The problem
Each entry below needs to be transcribed verbatim; the images should not appear.

Task material
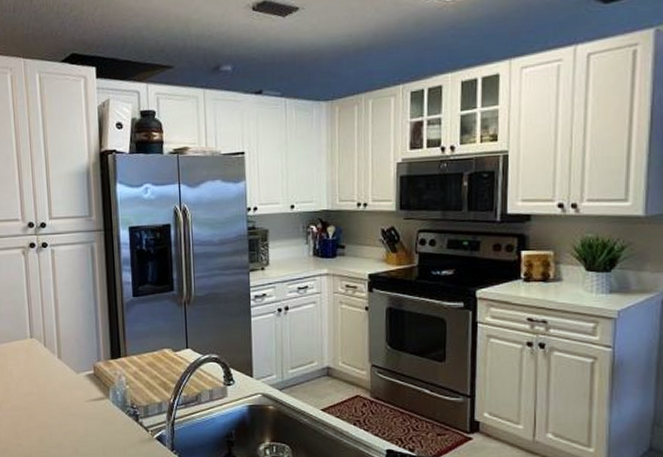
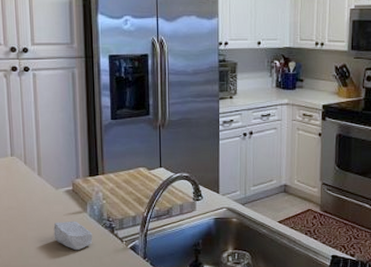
soap bar: none [75,408,116,441] -> present [53,221,93,251]

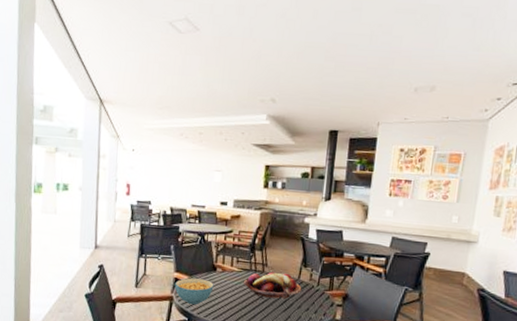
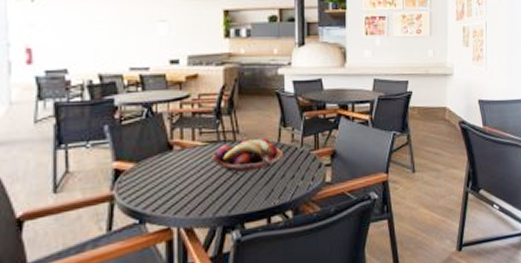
cereal bowl: present [174,278,214,305] -> none [115,163,172,201]

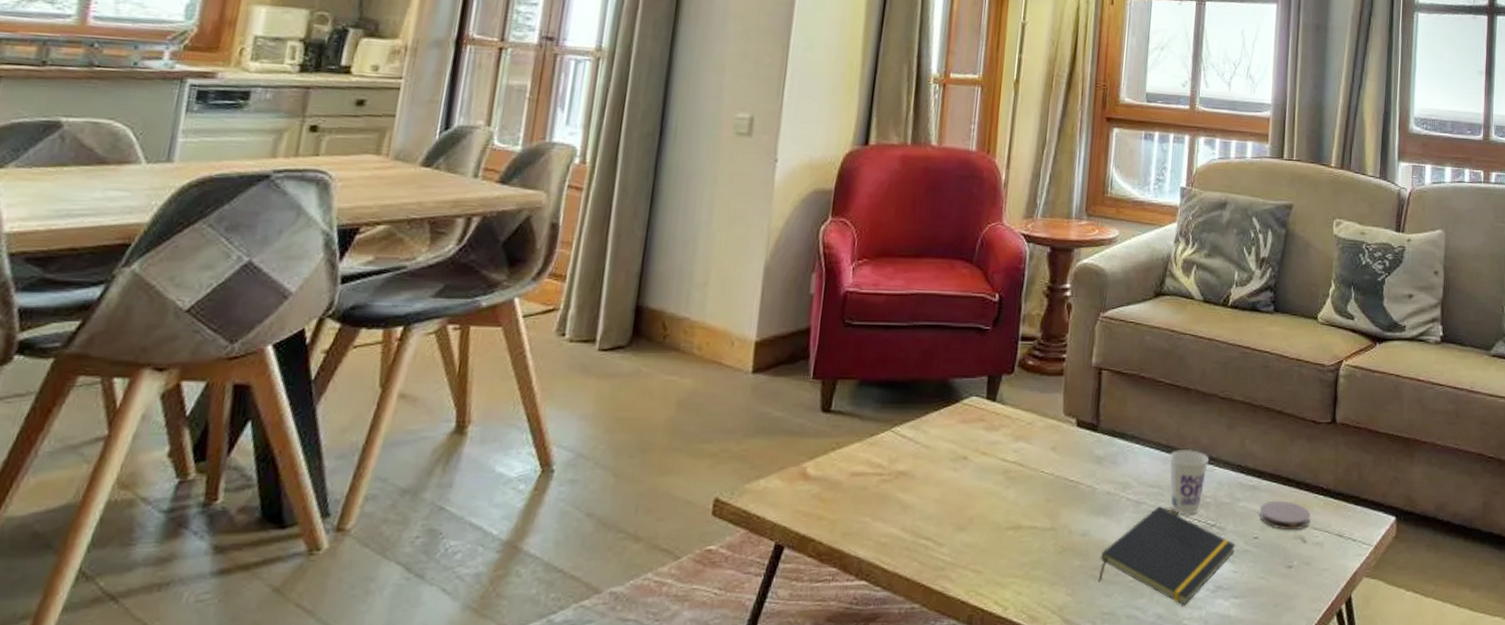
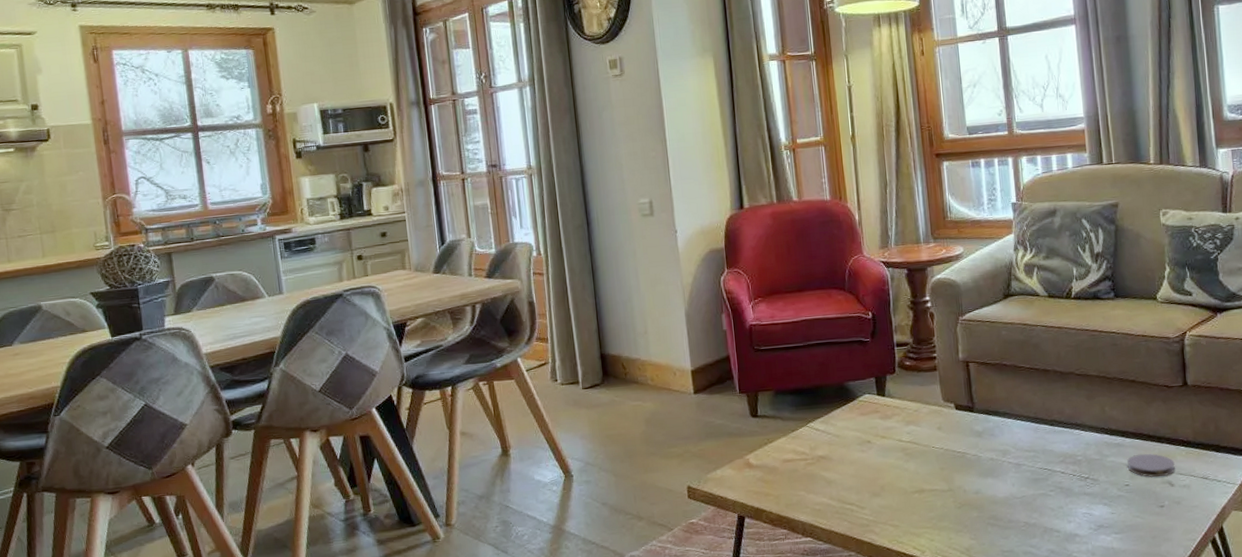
notepad: present [1098,506,1236,606] -> none [993,466,1110,543]
cup: present [1168,450,1209,515] -> none [1038,419,1074,472]

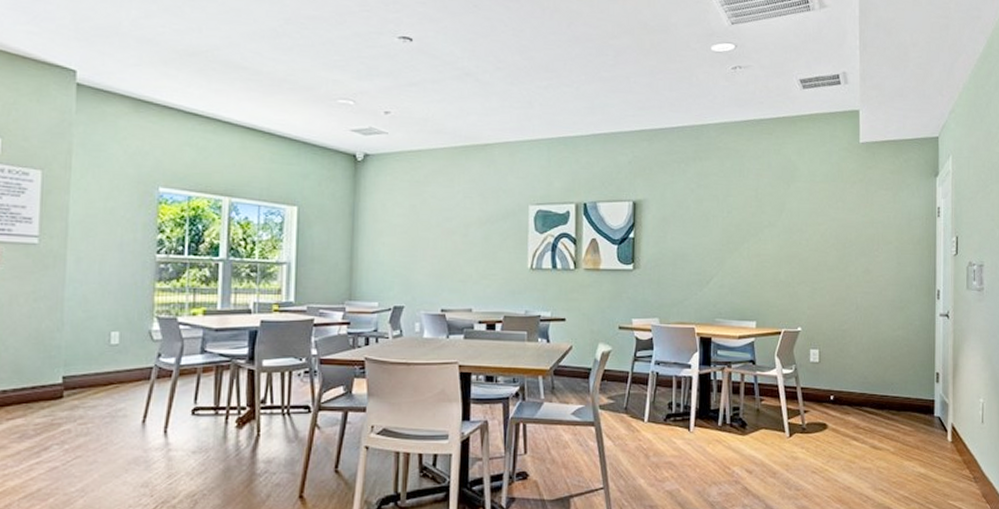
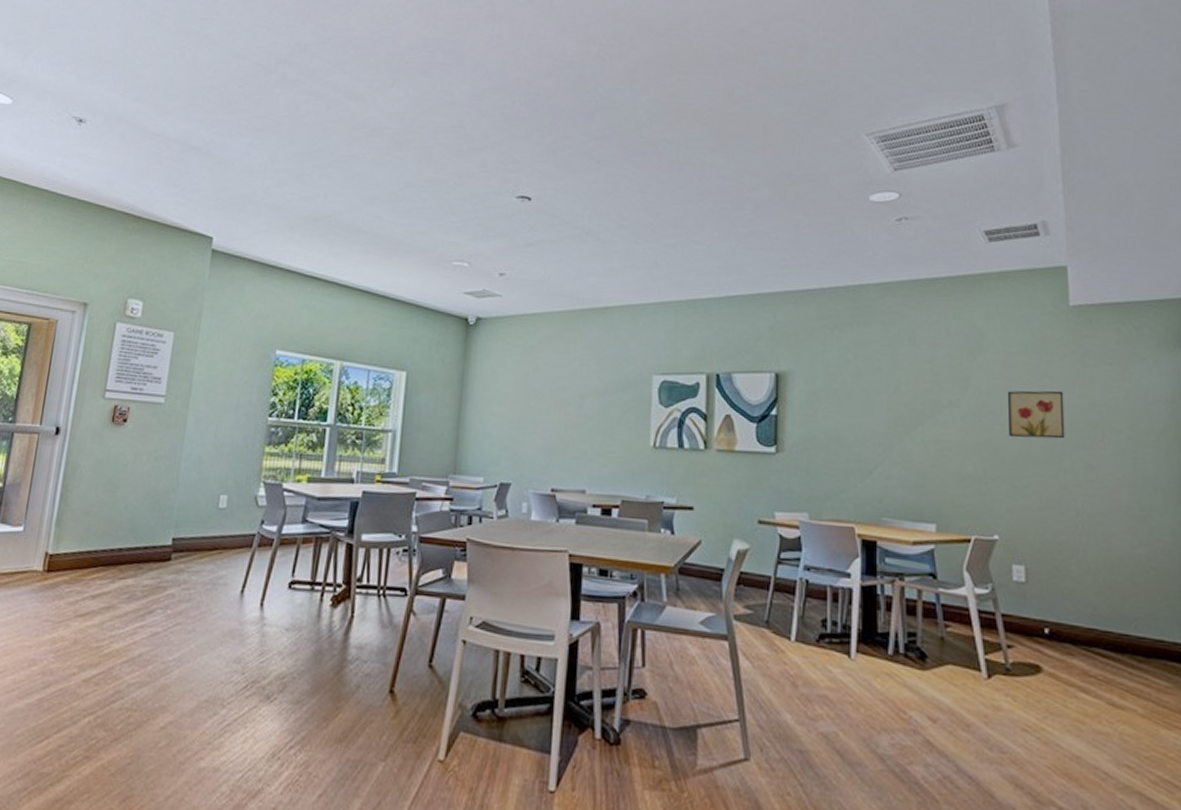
wall art: none [811,211,852,250] -> present [1007,390,1065,439]

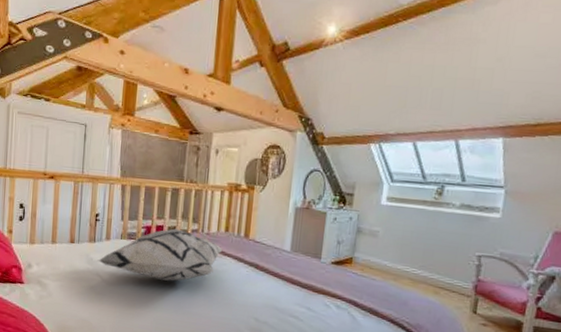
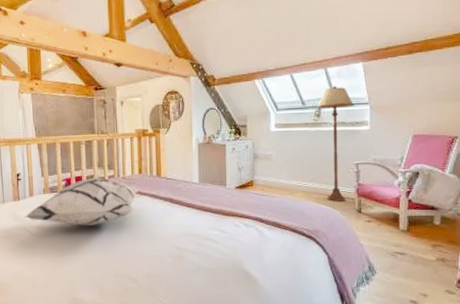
floor lamp: none [437,162,487,297] -> present [316,86,355,202]

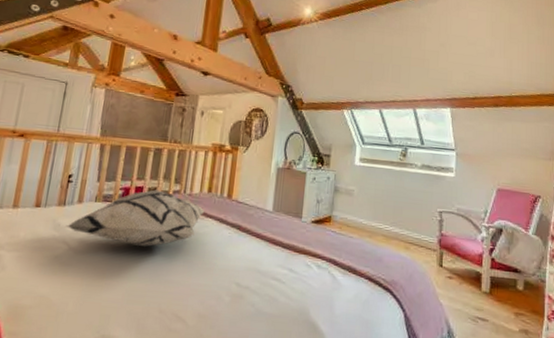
floor lamp: present [316,86,355,202] -> none [403,128,441,252]

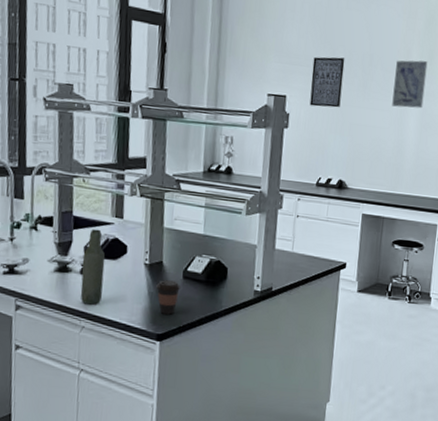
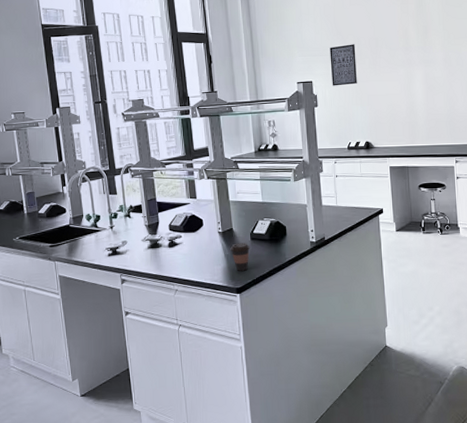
bottle: present [80,229,106,305] -> none [169,210,189,271]
wall art: present [392,60,428,109] -> none [398,36,425,76]

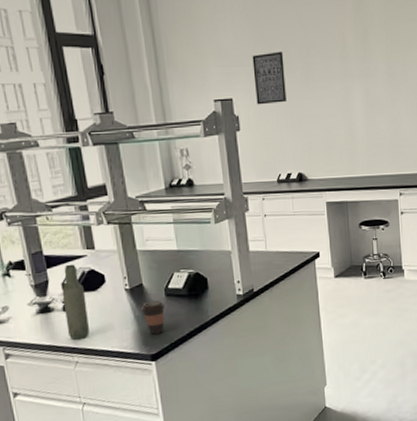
bottle: none [169,210,189,271] -> present [62,264,90,340]

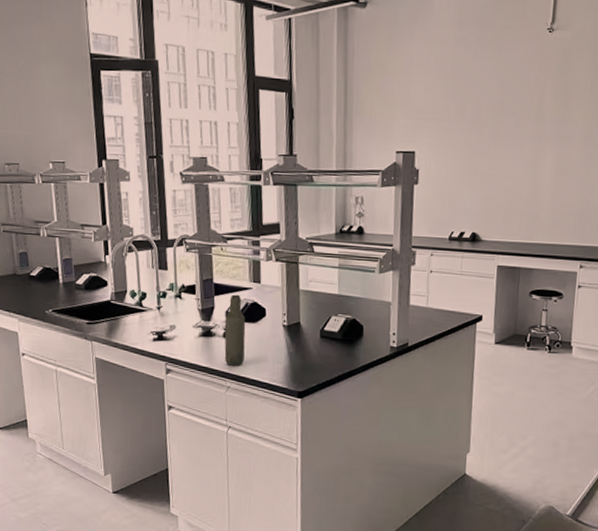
coffee cup: present [141,300,166,335] -> none [295,340,319,373]
wall art: present [252,51,287,105] -> none [439,108,475,160]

Result of the exercise
soap bar: none [75,408,116,441] -> present [53,221,93,251]

cereal bowl: present [174,278,214,305] -> none [115,163,172,201]

notepad: present [1098,506,1236,606] -> none [993,466,1110,543]
cup: present [1168,450,1209,515] -> none [1038,419,1074,472]

wall art: none [811,211,852,250] -> present [1007,390,1065,439]

floor lamp: none [437,162,487,297] -> present [316,86,355,202]

floor lamp: present [316,86,355,202] -> none [403,128,441,252]

bottle: present [80,229,106,305] -> none [169,210,189,271]
wall art: present [392,60,428,109] -> none [398,36,425,76]

bottle: none [169,210,189,271] -> present [62,264,90,340]

coffee cup: present [141,300,166,335] -> none [295,340,319,373]
wall art: present [252,51,287,105] -> none [439,108,475,160]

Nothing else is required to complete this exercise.